For 8 years, Katrine Estrup, a 27-year-old photographer based in Copenhagen, documented the love life or Robert and Sussi, his sheep. Relationsheep tells the story of a nice man, and his sweet fiancée.
“I am trying to transcribe a strange – but lovely – story. The love of Robert for Sussi, his sheep”
, states Katrine Estrup. The young woman studies communication and photography in a journalism school in Denmark. Though she specialises in fashion and portrait photography, she likes – above all else – to share her fictions, as shown in her project Relationsheep, started 10 years ago. Next stop, north of Jutland, a remote Danish territory. There, away from all civilisation, lives Robert, in his farm. His only friend? Suddi, the oldest sheep in Danmark – a record breaking 26-years-old! “She was no ordinary pet, she was the love of his life, and his lifelong partner. I speak in the past tense, because Sussi passed away before Robert could marry her – his dream”, says the artist, who was planning on capturing their wedding day.

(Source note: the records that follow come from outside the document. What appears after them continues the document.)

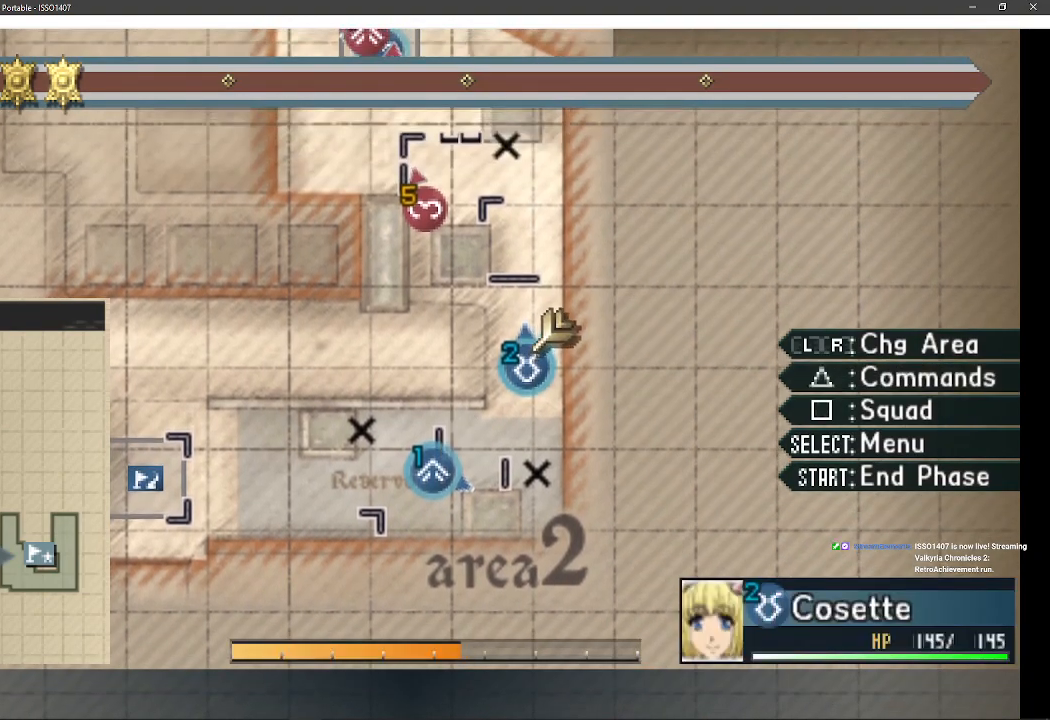
{"buttons": ["CROSS"], "left_stick": "center", "right_stick": "center", "events": [[333, "CROSS", "down"]]}
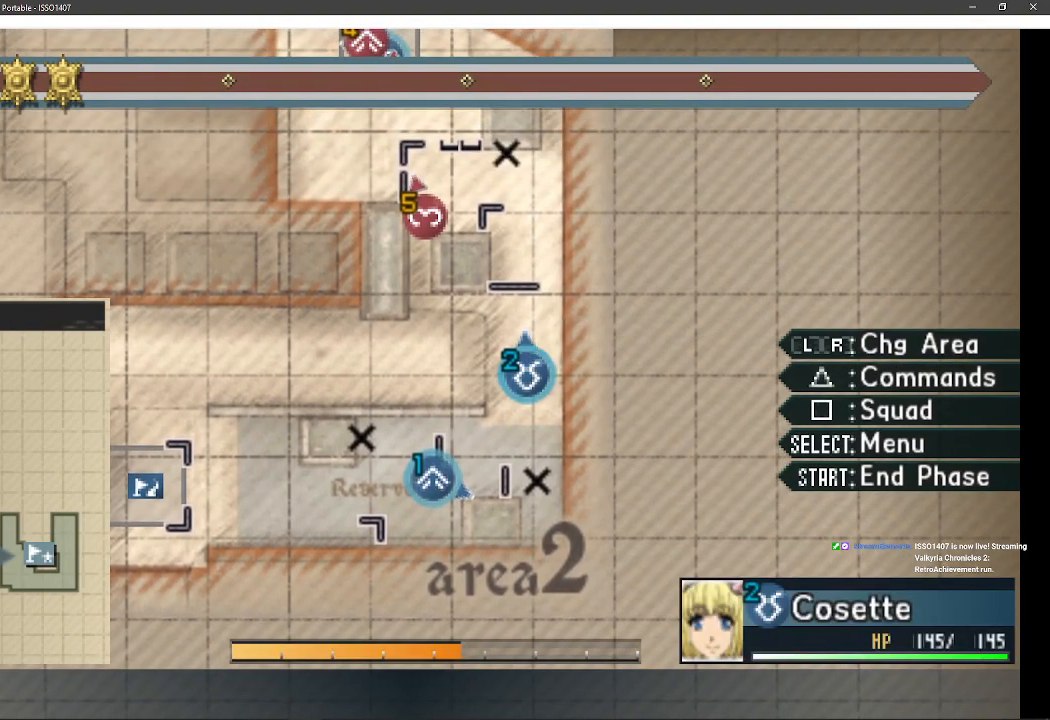
{"buttons": [], "left_stick": "center", "right_stick": "center", "events": [[33, "CROSS", "up"]]}
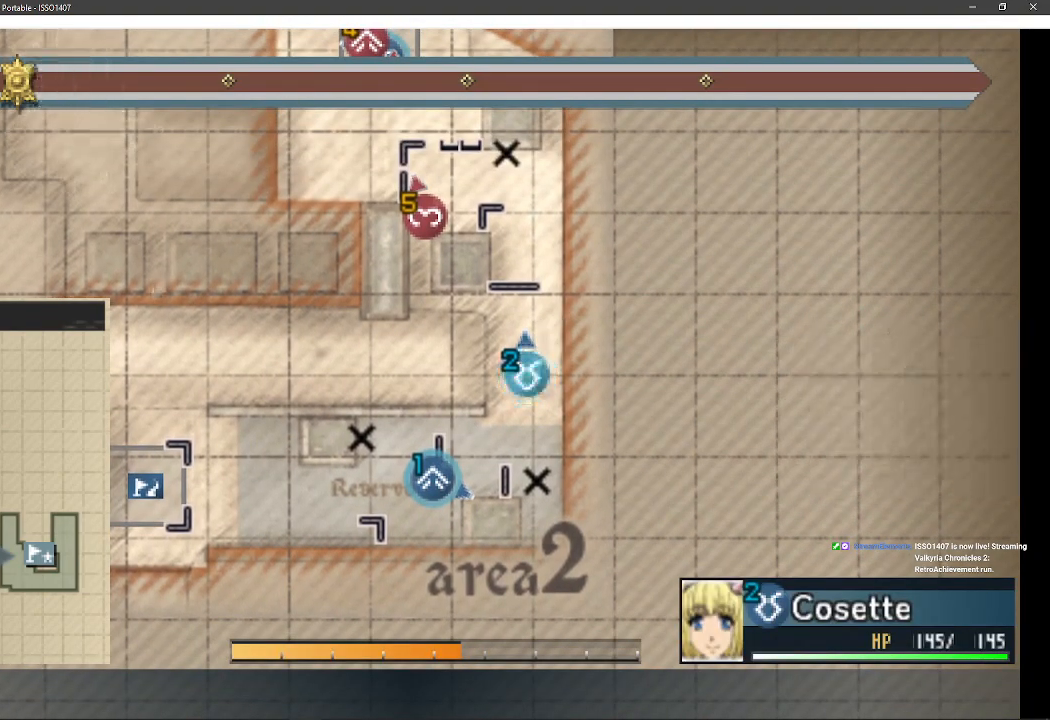
{"buttons": [], "left_stick": "up", "right_stick": "center", "events": [[450, "left_stick", "up"]]}
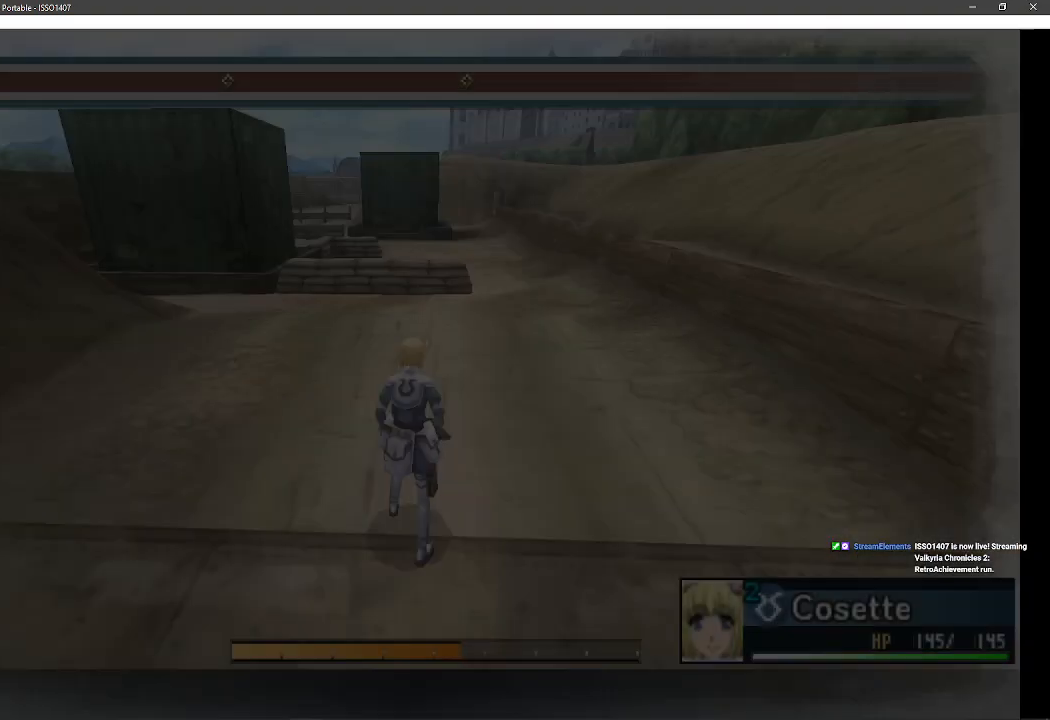
{"buttons": [], "left_stick": "up", "right_stick": "center", "events": []}
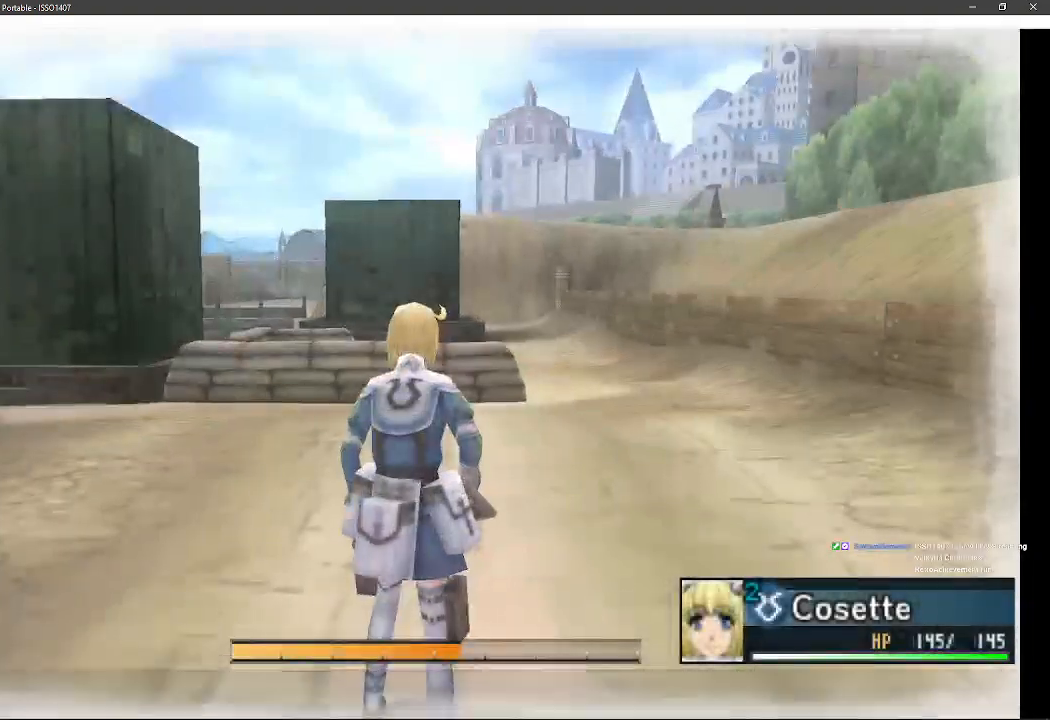
{"buttons": [], "left_stick": "up", "right_stick": "center", "events": []}
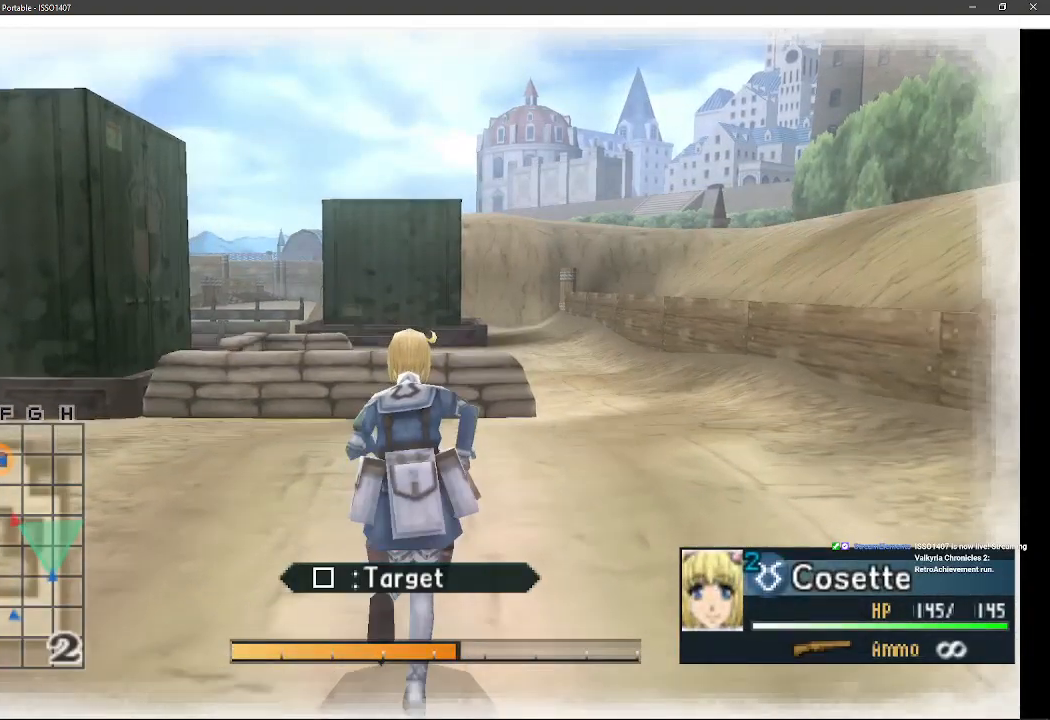
{"buttons": [], "left_stick": "up-right", "right_stick": "center", "events": [[367, "left_stick", "up-right"]]}
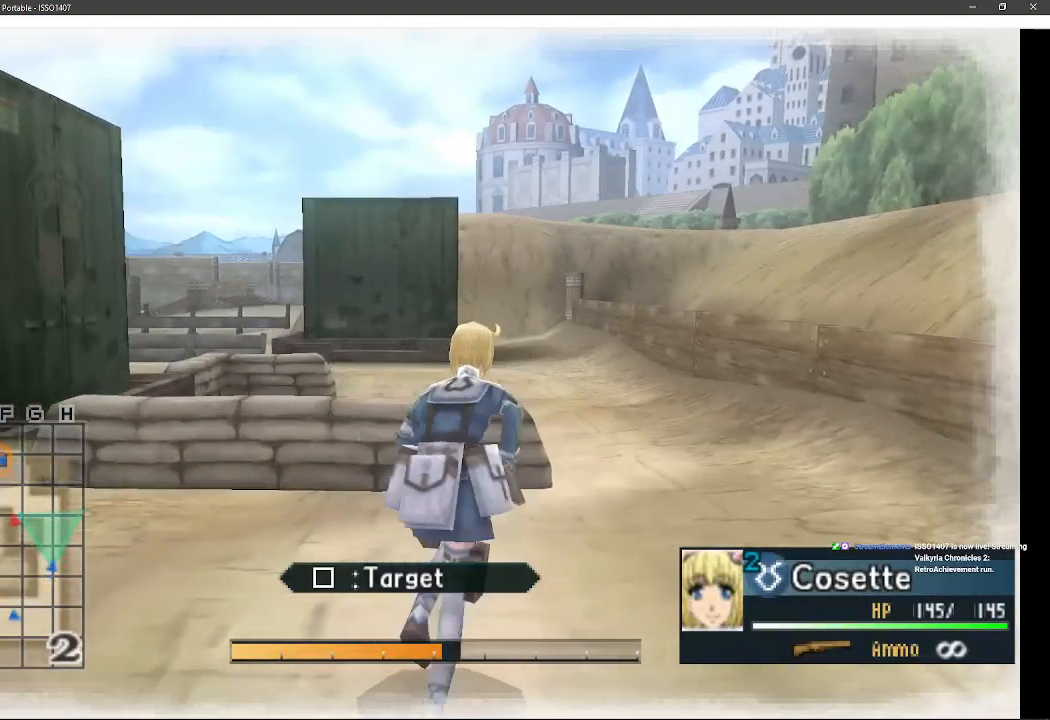
{"buttons": ["L1"], "left_stick": "up-right", "right_stick": "center", "events": [[317, "L1", "down"]]}
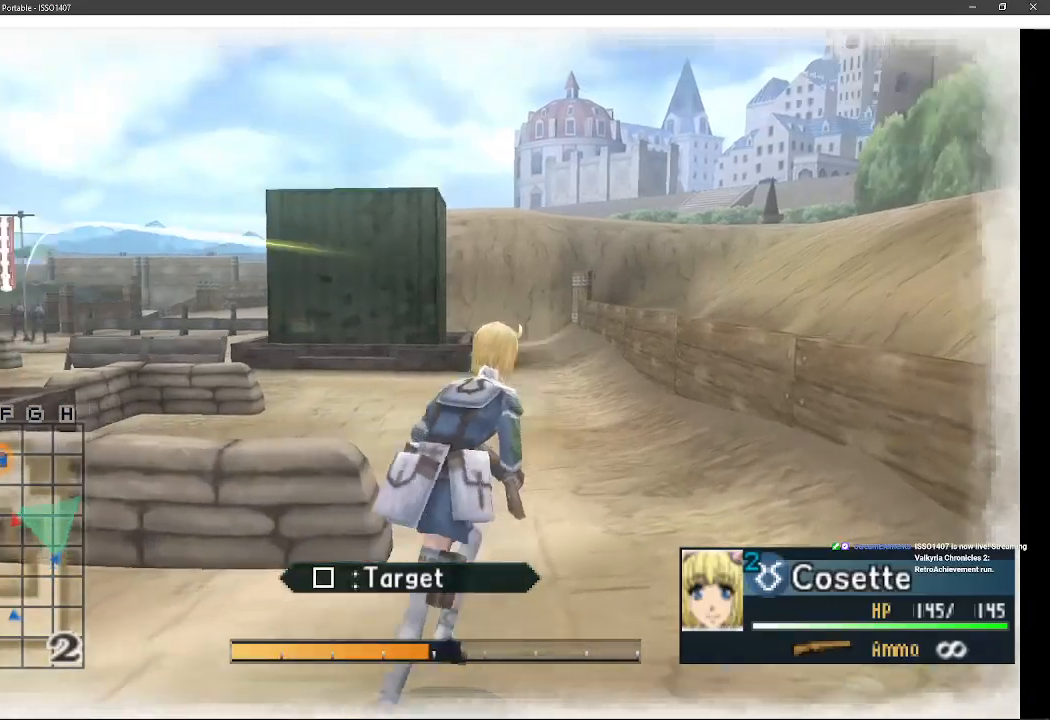
{"buttons": [], "left_stick": "up-right", "right_stick": "center", "events": [[283, "L1", "up"]]}
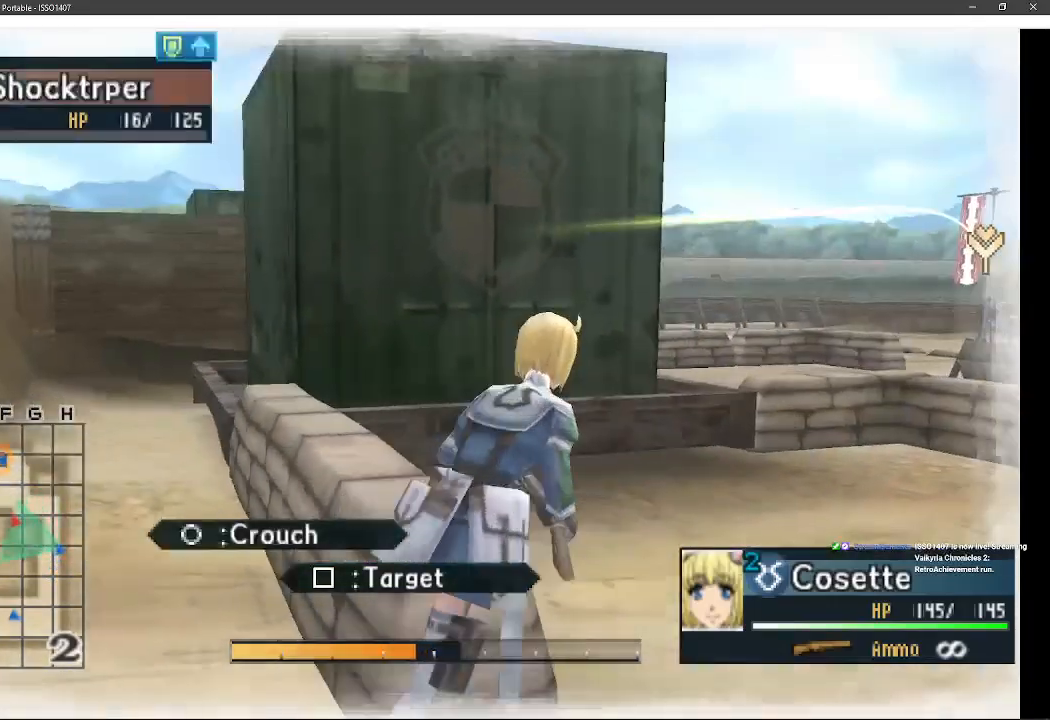
{"buttons": [], "left_stick": "up-right", "right_stick": "center", "events": []}
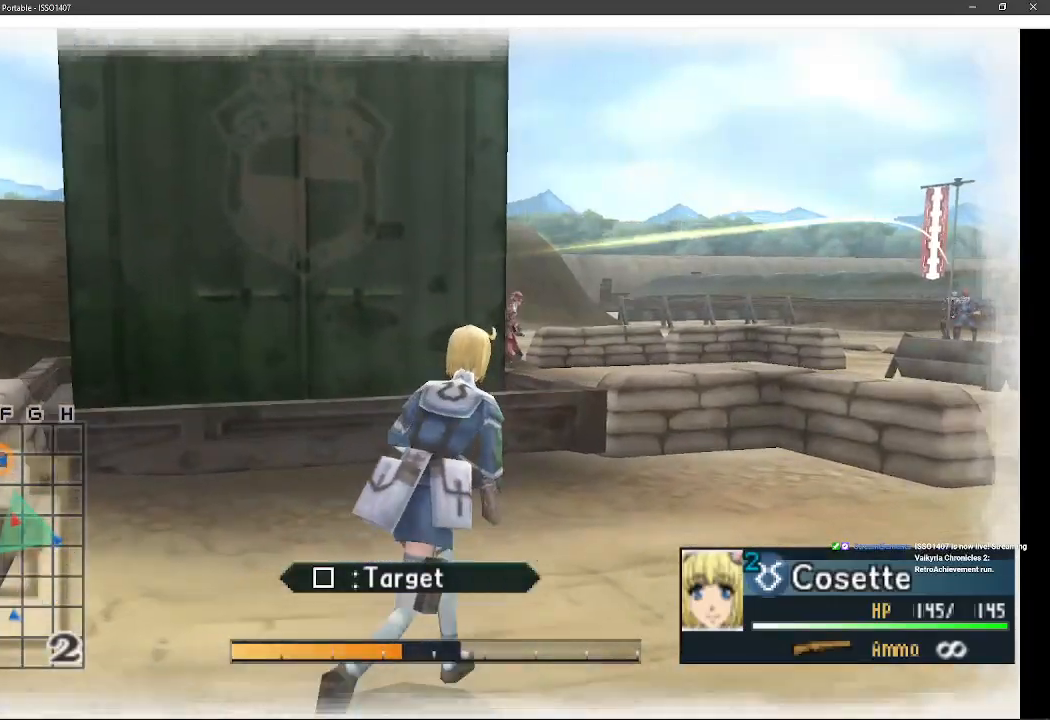
{"buttons": [], "left_stick": "up-right", "right_stick": "center", "events": []}
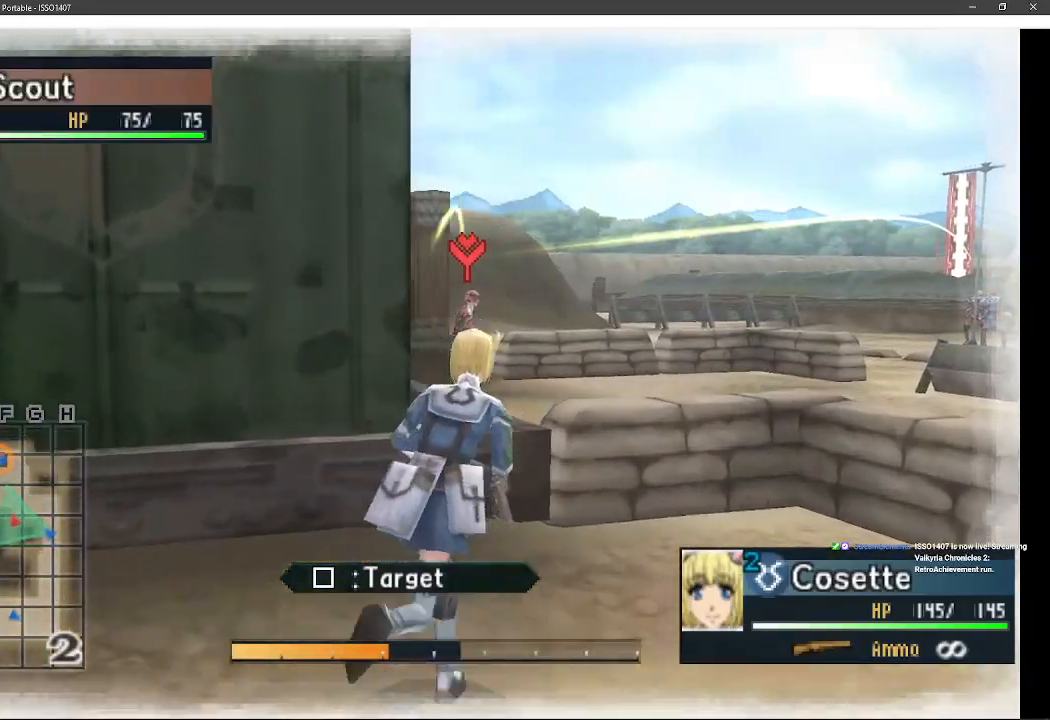
{"buttons": ["CIRCLE"], "left_stick": "center", "right_stick": "center", "events": [[400, "CIRCLE", "down"], [417, "left_stick", "center"]]}
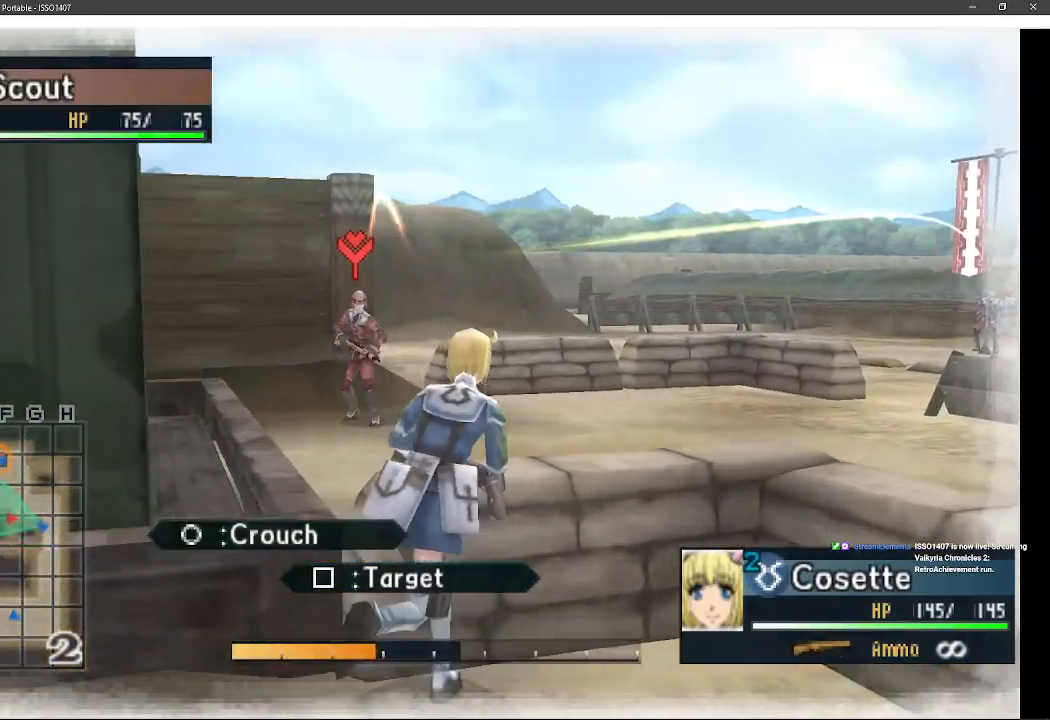
{"buttons": [], "left_stick": "center", "right_stick": "center", "events": [[83, "CIRCLE", "up"]]}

As sheep lovers are not that common, Katrine Estrup distinctly remembers their first encounter. “I was also living in the north of Jutland, in a small village. And I went to the city with my camera, to write an article. There, I met Robert. He invited me to his place, to meet his animals and told me his story. He was a born storyteller, and I kept visiting him, as if I was visiting my grand-father. It lasted 8 years, and during all this time, I got to know a nice man, with a big heart”.
A nice man
There, she also discovered an unusual and intimate relationship – Robert and Sussi were linked to one another. “By listening to Robert’s voice, Sussi could tell how he was feeling. She could sometimes become aggressive, and Robert knew how to calm her down, and make her happy again” – with liquorice, especially. On a summer’s day, as she was visiting the couple, Katrine Estrup witnessed a loving moment. “We were talking about Robert’s childhood. He was remembering how strict his father was. As he was reliving these moments where he did not feel accepted, he cried. So much so that he got a nosebleed. At this moment, Sussi came and put her head on her pained companion’s thigh. A symbolic moment”, recalls the photographer, who herself does not own any pet.
“Yet I still have a good relationship with animals. I think they are a gift to men. They are the perfect friend to love, to care for, especially for those who have trouble opening up”, she adds. She made a point at highlighting, during the whole project who Robert truly was: a nice man. But a man suffering after the death of his love. A year ago, as she went back to his place, she discovered that he had left, and that a homeless man have moved in. “I haven’t spoken to him since, but I will try to find him next summer”, the photographer says. “Reacting to my images, many saw him as a monster, but as soon as I shared my story, they changed their mind. We all have a past that has shaped who we are now. Some people are especially unique, but they still deserve to be listened to and noticed – which we often forget to do”. “Clothes do not always make a man”. We can hardly refute George Sand’s saying (Flaminio, Theatre, 1854) after contemplating Katrine Estrup’s work. A sociological project proving that love is never conventional.